02 January 2011

Protection and Its Deceits

on Joshua 2

I'm immediately struck by how all the characters in this story--whether or not they're Jewish--speak in the simple, poetic Hebrew that Joshua has inherited from the authors of Deuteronomy, who were clearly quite conscious of their need to make the grandness of the narrative attainable to the people.  In this way, Joshua continues with one particular Torah tradition--the decidedly democratic nature of Judaism.  We are all obligated, not just the Priests and Prophets.

In this chapter we are also introduced to Rahab, the famous prostitute who hides the Israelite spies as they cross into the Jericho region in order to scope out the land ahead of the Israelite conquest.  She herself exhibits an uncommon bravery, it would seem; on the other hand, as a prostitute, she's used to veiling truths, keeping secrets, satisfying demands.  That there is hiddenness and deceit involved in protecting the spies simply goes with the territory of the work.  As a careful observer of an historic reality around her, Rahab also cleverly recounts to the spies that she has heard about the Israelites escape from Egypt, their vanquishing of that empire, and their impending arrival back in the land God promised them.  And in embracing that narrative herself, seeks protection for her own family, which is promised to her by the spies.

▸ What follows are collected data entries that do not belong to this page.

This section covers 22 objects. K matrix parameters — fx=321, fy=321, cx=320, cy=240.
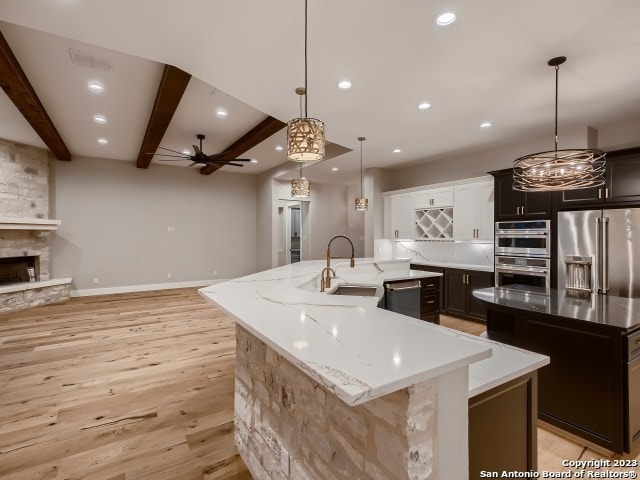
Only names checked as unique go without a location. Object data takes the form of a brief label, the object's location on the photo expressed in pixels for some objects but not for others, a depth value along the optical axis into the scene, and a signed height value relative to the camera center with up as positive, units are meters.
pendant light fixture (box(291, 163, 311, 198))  4.99 +0.80
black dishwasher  3.82 -0.73
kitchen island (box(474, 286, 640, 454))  2.02 -0.83
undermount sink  3.46 -0.57
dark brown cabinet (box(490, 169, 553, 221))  4.47 +0.52
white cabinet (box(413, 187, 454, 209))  5.88 +0.77
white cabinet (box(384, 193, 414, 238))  6.62 +0.49
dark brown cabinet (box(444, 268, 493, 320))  5.14 -0.89
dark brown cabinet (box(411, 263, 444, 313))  5.69 -0.58
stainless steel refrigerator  3.65 -0.17
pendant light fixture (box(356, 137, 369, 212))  5.73 +0.62
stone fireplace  5.79 +0.22
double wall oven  4.46 -0.23
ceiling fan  5.53 +1.48
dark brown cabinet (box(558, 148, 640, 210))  3.68 +0.62
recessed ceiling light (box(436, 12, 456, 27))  2.21 +1.54
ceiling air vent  3.07 +1.79
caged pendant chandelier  2.49 +0.57
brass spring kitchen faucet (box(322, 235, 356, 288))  3.19 -0.42
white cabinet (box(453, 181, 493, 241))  5.29 +0.45
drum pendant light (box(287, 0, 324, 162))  1.95 +0.62
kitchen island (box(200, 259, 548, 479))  0.87 -0.51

They work out an arrangement that when they leave in the cover of night, Rahab will attach a scarlet thread to her window so that when the Israelites return for good, they will know that she has protected the early navigators and will therefore be saved.  The scarlet thread like the blood on the doorposts in Egypt; like the mezuzas with their protective texts, even like (though I really hesitate to climb aboard this rickety wagon of un-reason) the red kabbalah strings on the wrists of pilgrims at the DisKotel (nod to Y. Leibovitz.)

But even protection has its deceits, masking betrayals and future violence.  It seems to do the trick but only to assist in a temporary escape, a diversionary tactic, leaving for another time acts of reconciliation and peace.